I got into an eating contest with Christina. I ate 6 oranges.
Why? Who won?
we don't know. we ran out of oranges.
one word: firstdatebathroomanal
I am currently prioritizing my hw by splitting into things i can and things i cant do drunk. Oh college
Wow, So this kid just walked into class, yak'd on his lab partner then runs out. Class is now cancelled. I gotta find this kid and Thank him.
I decided to follow my clitoris instead of my heart.
First funeral I've ever been to where the cops had to come.

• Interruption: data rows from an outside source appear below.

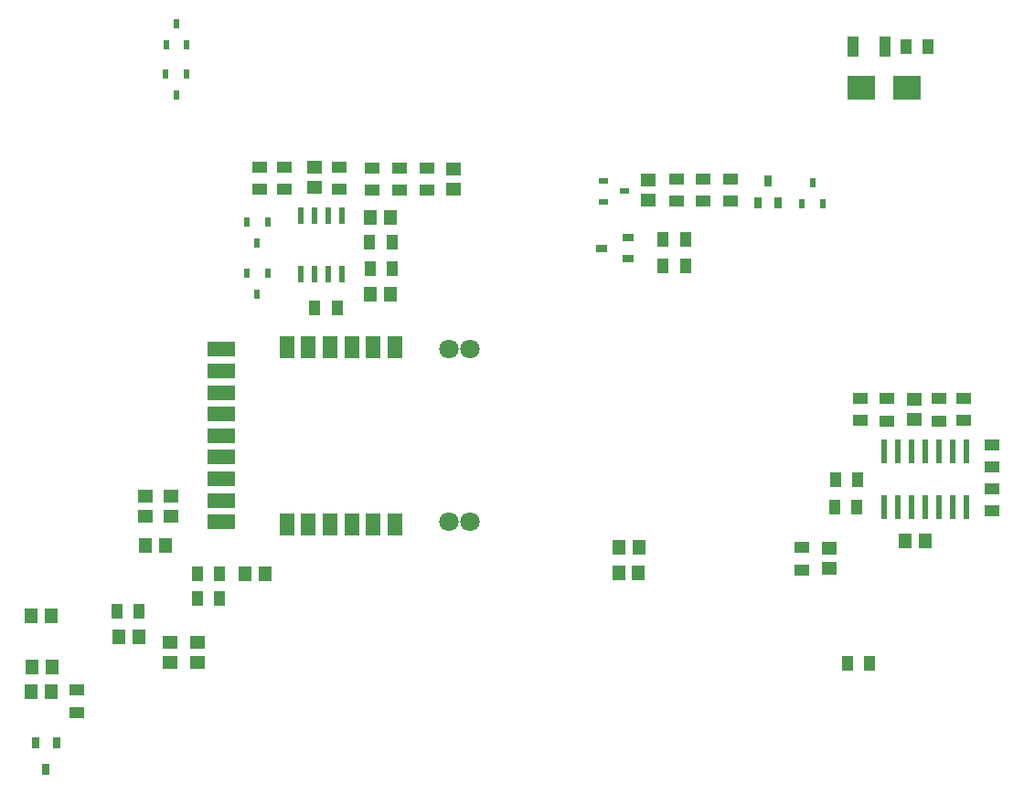
<source format=gtp>
G04*
G04 #@! TF.GenerationSoftware,Altium Limited,Altium Designer,20.2.4 (192)*
G04*
G04 Layer_Color=8421504*
%FSLAX44Y44*%
%MOMM*%
G71*
G04*
G04 #@! TF.SameCoordinates,03AB348B-DD29-4870-A44B-8DF697E34D15*
G04*
G04*
G04 #@! TF.FilePolarity,Positive*
G04*
G01*
G75*
%ADD19R,1.4000X2.0000*%
%ADD20R,2.6000X1.4000*%
%ADD21C,1.8000*%
%ADD22R,1.3000X1.4500*%
%ADD23R,0.5600X0.9500*%
%ADD24R,1.0000X1.9000*%
%ADD25R,1.4500X1.3000*%
%ADD26R,0.6000X2.2000*%
%ADD27R,0.8000X1.1000*%
%ADD28R,1.3500X1.0000*%
%ADD29R,0.5500X1.5000*%
%ADD30R,1.0000X1.3500*%
%ADD31R,0.9500X0.5600*%
%ADD32R,1.0000X0.8000*%
%ADD33R,2.5000X2.3000*%
%ADD34R,0.8000X1.0000*%
D19*
X279750Y351000D02*
D03*
X299750D02*
D03*
X319750D02*
D03*
X339750D02*
D03*
X359750D02*
D03*
X259750D02*
D03*
X279750Y515000D02*
D03*
X299750D02*
D03*
X319750D02*
D03*
X339750D02*
D03*
X359750D02*
D03*
X259750D02*
D03*
D20*
X198750Y433000D02*
D03*
Y353000D02*
D03*
Y373000D02*
D03*
Y393000D02*
D03*
Y413000D02*
D03*
Y453000D02*
D03*
Y473000D02*
D03*
Y493000D02*
D03*
Y513000D02*
D03*
D21*
X429750Y353000D02*
D03*
X409750D02*
D03*
X429750Y513000D02*
D03*
X409750D02*
D03*
D22*
X832210Y335250D02*
D03*
X850750D02*
D03*
X585540Y306000D02*
D03*
X567000D02*
D03*
X41770Y266000D02*
D03*
X23230D02*
D03*
X585770Y329250D02*
D03*
X221000Y305250D02*
D03*
X103960Y247000D02*
D03*
X42020Y219000D02*
D03*
X23230Y195440D02*
D03*
X122500Y247000D02*
D03*
X355600Y563880D02*
D03*
X147020Y331250D02*
D03*
X23480Y219000D02*
D03*
X567230Y329250D02*
D03*
X239540Y305250D02*
D03*
X337060Y635000D02*
D03*
X355600D02*
D03*
X337060Y563880D02*
D03*
X128480Y331250D02*
D03*
X41770Y195440D02*
D03*
D23*
X746500Y667250D02*
D03*
X756000Y647750D02*
D03*
X737000D02*
D03*
X222910Y583790D02*
D03*
Y630780D02*
D03*
X241910Y583790D02*
D03*
Y630780D02*
D03*
X166726Y767940D02*
D03*
X232410Y564290D02*
D03*
Y611280D02*
D03*
X166980Y795430D02*
D03*
X147980D02*
D03*
X147726Y767940D02*
D03*
X157226Y748440D02*
D03*
X157480Y814930D02*
D03*
D24*
X783830Y793750D02*
D03*
X813830D02*
D03*
D25*
X151250Y222730D02*
D03*
Y241270D02*
D03*
X152250Y358460D02*
D03*
Y377000D02*
D03*
X128500D02*
D03*
Y358460D02*
D03*
X177250Y241270D02*
D03*
Y222730D02*
D03*
X285750Y681480D02*
D03*
X414020Y679830D02*
D03*
X762000Y328420D02*
D03*
X840740Y466850D02*
D03*
X594360Y669670D02*
D03*
X285750Y662940D02*
D03*
X414020Y661290D02*
D03*
X840740Y448310D02*
D03*
X594360Y651130D02*
D03*
X762000Y309880D02*
D03*
D26*
X876300Y418430D02*
D03*
X863600D02*
D03*
X838200D02*
D03*
X825500D02*
D03*
X889000D02*
D03*
X812800D02*
D03*
X850900D02*
D03*
X876300Y366430D02*
D03*
X863600D02*
D03*
X838200D02*
D03*
X825500D02*
D03*
X889000D02*
D03*
X850900D02*
D03*
X812800D02*
D03*
D27*
X695960Y648430D02*
D03*
X714960D02*
D03*
X705460Y669430D02*
D03*
D28*
X736500Y308730D02*
D03*
Y329270D02*
D03*
X65000Y197270D02*
D03*
X339090Y680830D02*
D03*
X645160Y650240D02*
D03*
X389890Y680830D02*
D03*
X815340Y467360D02*
D03*
X257810Y661560D02*
D03*
X308610Y682100D02*
D03*
Y661560D02*
D03*
X339090Y660290D02*
D03*
X364490Y660290D02*
D03*
X389890D02*
D03*
X863600Y446820D02*
D03*
X621030Y650130D02*
D03*
X234950Y661450D02*
D03*
X364490Y680830D02*
D03*
X645160Y670780D02*
D03*
X621030Y670670D02*
D03*
X234950Y681990D02*
D03*
X257810Y682100D02*
D03*
X913000Y403730D02*
D03*
X670560Y670670D02*
D03*
X913130Y363110D02*
D03*
Y383650D02*
D03*
X913000Y424270D02*
D03*
X886460Y446930D02*
D03*
X863600Y467360D02*
D03*
X886460Y467470D02*
D03*
X791210Y467470D02*
D03*
X815340Y446820D02*
D03*
X670560Y650130D02*
D03*
X791210Y446930D02*
D03*
X65000Y176730D02*
D03*
D29*
X273050Y582600D02*
D03*
X285750D02*
D03*
X298450D02*
D03*
X311150D02*
D03*
X273050Y636600D02*
D03*
X285750D02*
D03*
X298450D02*
D03*
X311150D02*
D03*
D30*
X123250Y270500D02*
D03*
X176710Y305250D02*
D03*
X197250D02*
D03*
Y282390D02*
D03*
X102710Y270500D02*
D03*
X628750Y614500D02*
D03*
X176710Y282390D02*
D03*
X768130Y392430D02*
D03*
X628750Y590370D02*
D03*
X336550Y612140D02*
D03*
X357310Y588190D02*
D03*
X285640Y551180D02*
D03*
X357090Y612140D02*
D03*
X336770Y588190D02*
D03*
X853550Y793750D02*
D03*
X833010D02*
D03*
X799270Y221750D02*
D03*
X608210Y614500D02*
D03*
Y590370D02*
D03*
X788670Y392430D02*
D03*
X766860Y367030D02*
D03*
X787400D02*
D03*
X778730Y221750D02*
D03*
X306180Y551180D02*
D03*
D31*
X552860Y649884D02*
D03*
Y668884D02*
D03*
X572360Y659384D02*
D03*
D32*
X550830Y606570D02*
D03*
X575830Y596820D02*
D03*
Y616320D02*
D03*
D33*
X791300Y755650D02*
D03*
X834300D02*
D03*
D34*
X46250Y148500D02*
D03*
X36500Y123500D02*
D03*
X26750Y148500D02*
D03*
M02*

</source>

There is a pink thong attached to a bottle of svedka hanging from my ceiling fan..is this yours?
Also, we accidentally donated a bong to goodwill
Hey ER girl, its the EMT you beat at blowjobs shots last night.
That is the scariest sentence I have ever read.
Fuck these bullshit days. My underwear are still inside out.
I woke up this morning to find myself laying in a beer puddle with "I'm sorry" written on the shaft of my dick and Nicole was nowhere to be found. Gotta love her
She came home, put on the news, left a 20 minute drunk message on her friends machine, then proceeded to play back the entire message laughing hysterically and then just passed out
i swear a herd of elephants who like to smoke weed lives directly above our room
They call you PBJ boy because you were trying to seduce me with pieces of a peanut butter and jelly sandwich. Successfully might I add.
I flushed a potato down the toilet so now we have to live in a hotel.